The recent frost that struck Armenia at the end of March has hit rural communities the hardest. Residents of one village say because of the frost they are barely able to make their loan payments, adding that the frost could even lead to increased emigration and crime.
Zhora Ordoyan has been tending to his 4000-square-meter apricot orchard with his family since February. First, he hoed then fertilized land, hoping to get an abundant harvest this year. But, after last month's sudden frost, he lost all hope. He goes to the orchard today too — but now to count his losses.
Damages in the village of Narek in Ararat Province add up to millions. Apricot, peach, and plum orchards were completely frostbitten, and grape harvest is also not expected. Residents are still waiting to see whether officials will come to their village and offer solutions.
"You're filming, that's good — if the government sees this, what will it do? A similar thing happened once before: we suffered from torrential rains, officials came, saw, went and left," says Zhora, straightening my bent back.
According to him, in the case of natural disasters, the government must make villagers a priority, but it doesn't. "They have to develop a mechanism for compensating our damages.
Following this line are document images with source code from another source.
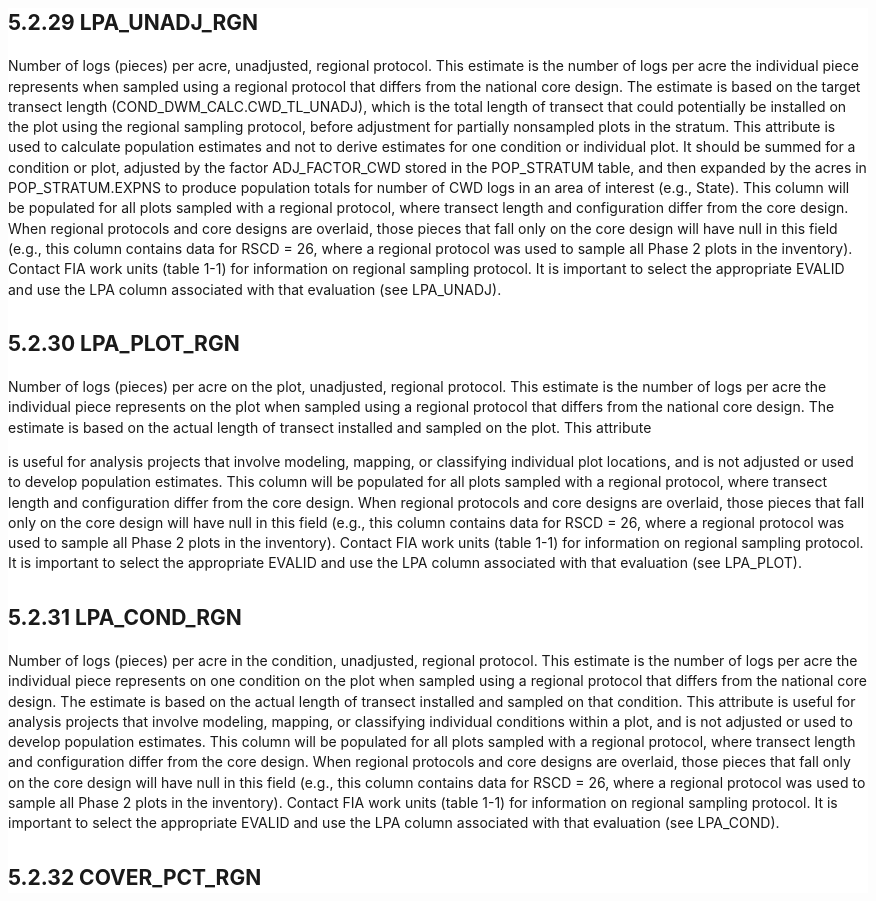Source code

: ## 5.2.29 LPA\_UNADJ\_RGN

Number of logs (pieces) per acre, unadjusted, regional protocol. This estimate is the number of logs per acre the individual piece represents when sampled using a regional protocol that differs from the national core design. The estimate is based on the target transect length (COND\_DWM\_CALC.CWD\_TL\_UNADJ), which is the total length of transect that could potentially be installed on the plot using the regional sampling protocol, before adjustment for partially nonsampled plots in the stratum. This attribute is used to calculate population estimates and not to derive estimates for one condition or individual plot. It should be summed for a condition or plot, adjusted by the factor ADJ\_FACTOR\_CWD stored in the POP\_STRATUM table, and then expanded by the acres in POP\_STRATUM.EXPNS to produce population totals for number of CWD logs in an area of interest (e.g., State). This column will be populated for all plots sampled with a regional protocol, where transect length and configuration differ from the core design. When regional protocols and core designs are overlaid, those pieces that fall only on the core design will have null in this field (e.g., this column contains data for RSCD = 26, where a regional protocol was used to sample all Phase 2 plots in the inventory). Contact FIA work units (table 1-1) for information on regional sampling protocol. It is important to select the appropriate EVALID and use the LPA column associated with that evaluation (see LPA\_UNADJ).

## 5.2.30 LPA\_PLOT\_RGN

Number of logs (pieces) per acre on the plot, unadjusted, regional protocol. This estimate is the number of logs per acre the individual piece represents on the plot when sampled using a regional protocol that differs from the national core design. The estimate is based on the actual length of transect installed and sampled on the plot. This attribute

is useful for analysis projects that involve modeling, mapping, or classifying individual plot locations, and is not adjusted or used to develop population estimates. This column will be populated for all plots sampled with a regional protocol, where transect length and configuration differ from the core design. When regional protocols and core designs are overlaid, those pieces that fall only on the core design will have null in this field (e.g., this column contains data for RSCD = 26, where a regional protocol was used to sample all Phase 2 plots in the inventory). Contact FIA work units (table 1-1) for information on regional sampling protocol. It is important to select the appropriate EVALID and use the LPA column associated with that evaluation (see LPA\_PLOT).

## 5.2.31 LPA\_COND\_RGN

Number of logs (pieces) per acre in the condition, unadjusted, regional protocol. This estimate is the number of logs per acre the individual piece represents on one condition on the plot when sampled using a regional protocol that differs from the national core design. The estimate is based on the actual length of transect installed and sampled on that condition. This attribute is useful for analysis projects that involve modeling, mapping, or classifying individual conditions within a plot, and is not adjusted or used to develop population estimates. This column will be populated for all plots sampled with a regional protocol, where transect length and configuration differ from the core design. When regional protocols and core designs are overlaid, those pieces that fall only on the core design will have null in this field (e.g., this column contains data for RSCD = 26, where a regional protocol was used to sample all Phase 2 plots in the inventory). Contact FIA work units (table 1-1) for information on regional sampling protocol. It is important to select the appropriate EVALID and use the LPA column associated with that evaluation (see LPA\_COND).

## 5.2.32 COVER\_PCT\_RGN
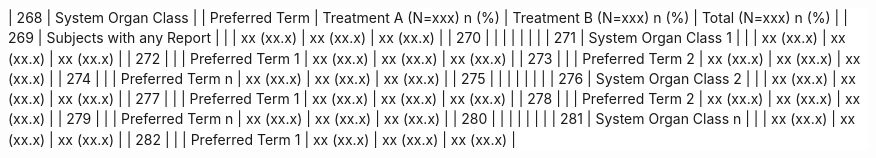 | 268 | System Organ Class                                                                                                                                                                                                                           |                                                 | Preferred Term      | Treatment A (N=xxx) n (%) | Treatment B (N=xxx) n (%) | Total (N=xxx) n (%) |
| 269 | Subjects with any Report                                                                                                                                                                                                                     |                                                 |                     | xx (xx.x)                 | xx (xx.x)                 | xx (xx.x)           |
| 270 |                                                                                                                                                                                                                                              |                                                 |                     |                           |                           |                     |
| 271 | System Organ Class 1                                                                                                                                                                                                                         |                                                 |                     | xx (xx.x)                 | xx (xx.x)                 | xx (xx.x)           |
| 272 |                                                                                                                                                                                                                                              |                                                 | Preferred Term 1    | xx (xx.x)                 | xx (xx.x)                 | xx (xx.x)           |
| 273 |                                                                                                                                                                                                                                              |                                                 | Preferred Term 2    | xx (xx.x)                 | xx (xx.x)                 | xx (xx.x)           |
| 274 |                                                                                                                                                                                                                                              |                                                 | Preferred Term n    | xx (xx.x)                 | xx (xx.x)                 | xx (xx.x)           |
| 275 |                                                                                                                                                                                                                                              |                                                 |                     |                           |                           |                     |
| 276 | System Organ Class 2                                                                                                                                                                                                                         |                                                 |                     | xx (xx.x)                 | xx (xx.x)                 | xx (xx.x)           |
| 277 |                                                                                                                                                                                                                                              |                                                 | Preferred Term 1    | xx (xx.x)                 | xx (xx.x)                 | xx (xx.x)           |
| 278 |                                                                                                                                                                                                                                              |                                                 | Preferred Term 2    | xx (xx.x)                 | xx (xx.x)                 | xx (xx.x)           |
| 279 |                                                                                                                                                                                                                                              |                                                 | Preferred Term n    | xx (xx.x)                 | xx (xx.x)                 | xx (xx.x)           |
| 280 |                                                                                                                                                                                                                                              |                                                 |                     |                           |                           |                     |
| 281 | System Organ Class n                                                                                                                                                                                                                         |                                                 |                     | xx (xx.x)                 | xx (xx.x)                 | xx (xx.x)           |
| 282 |                                                                                                                                                                                                                                              |                                                 | Preferred Term 1    | xx (xx.x)                 | xx (xx.x)                 | xx (xx.x)           |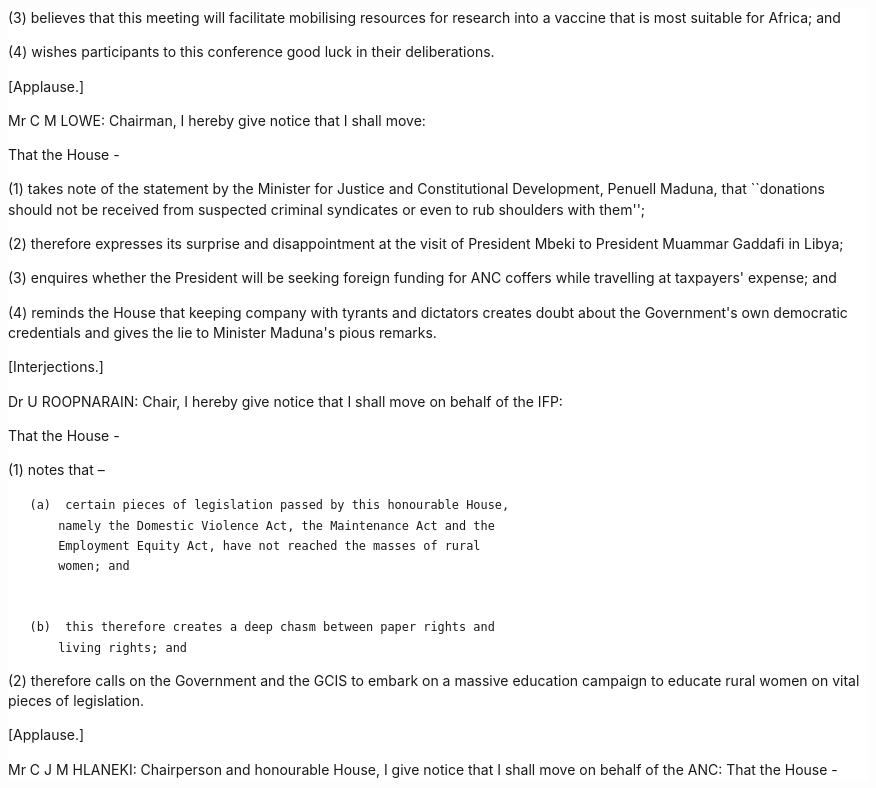 
  (3) believes that this meeting will facilitate mobilising resources for
       research into a vaccine that is most suitable for Africa; and


  (4) wishes participants to this conference good luck in their
       deliberations.

[Applause.]

Mr C M LOWE: Chairman, I hereby give notice that I shall move:


  That the House -


  (1) takes note of the statement by the Minister for Justice and
       Constitutional Development, Penuell Maduna, that ``donations should
       not be received from suspected criminal syndicates or even to rub
       shoulders with them'';


  (2) therefore expresses its surprise and disappointment at the visit of
       President Mbeki to President Muammar Gaddafi in Libya;


  (3) enquires whether the President will be seeking foreign funding for
       ANC coffers while travelling at taxpayers' expense; and


  (4) reminds the House that keeping company with tyrants and dictators
       creates doubt about the Government's own democratic credentials and
       gives the lie to Minister Maduna's pious remarks.

[Interjections.]

Dr U ROOPNARAIN: Chair, I hereby give notice that I shall move on behalf of
the IFP:


  That the House -


  (1) notes that –


       (a)  certain pieces of legislation passed by this honourable House,
           namely the Domestic Violence Act, the Maintenance Act and the
           Employment Equity Act, have not reached the masses of rural
           women; and


       (b)  this therefore creates a deep chasm between paper rights and
           living rights; and


  (2) therefore calls on the Government and the GCIS to embark on a massive
       education campaign to educate rural women on vital pieces of
       legislation.

[Applause.]

Mr C J M HLANEKI: Chairperson and honourable House, I give notice that I
shall move on behalf of the ANC:
  That the House -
We're not saying compensate by 100% or little by little, but enough so that I don't drown, so that I am not left without food. We fall behind, of course we won't starve, we'll plant something else, we'll have food at least, but this is not a solution to the problem," Zhora adds.
As in all villages in Armenia, rural households in Narek are maintained by bank loans. In recent years, 3 families in Narek had their homes seized because they couldn't make the loan payments on time.
Narek community leader Garush Hakobyan fears this year too some families might have their homes seized by the bank because after a frost hits, villagers are unable to repay their loans.
"We took loans from the bank — let's hope they don't come and choke us. I pay the interest, but there are people who pay the principal amount. These people don't have money for food — how are they supposed to pay off the loan?" says Zhora.
Member of the Narek village council Smbat Vardanyan, in turn, said that the frost will lead to an increase in emigration as well as an increase in crime. "If my child is hungry, it's obvious, right, that I'll go steal bread from Zhora's house so my child can eat. Furthermore, emigration will increase. Let me put it this way: I have a 25-year-old son. I wanted to marry him off this year, but after this situation, my son changed his mind and [now] wants to go work abroad, so we can overcome this crisis," he says.
According to Vardanyan, the only hope are the tomato crops in the fall, but there's an irrigation water problem, and villagers once again suffer losses at that time.
"I am asking the government please at least to take the people's suffering into consideration and freeze the bank payments. By conceding the land tax, they're not helping. True, it's better than nothing, but people are faced with the [basic] problem of maintaining an existence," he added.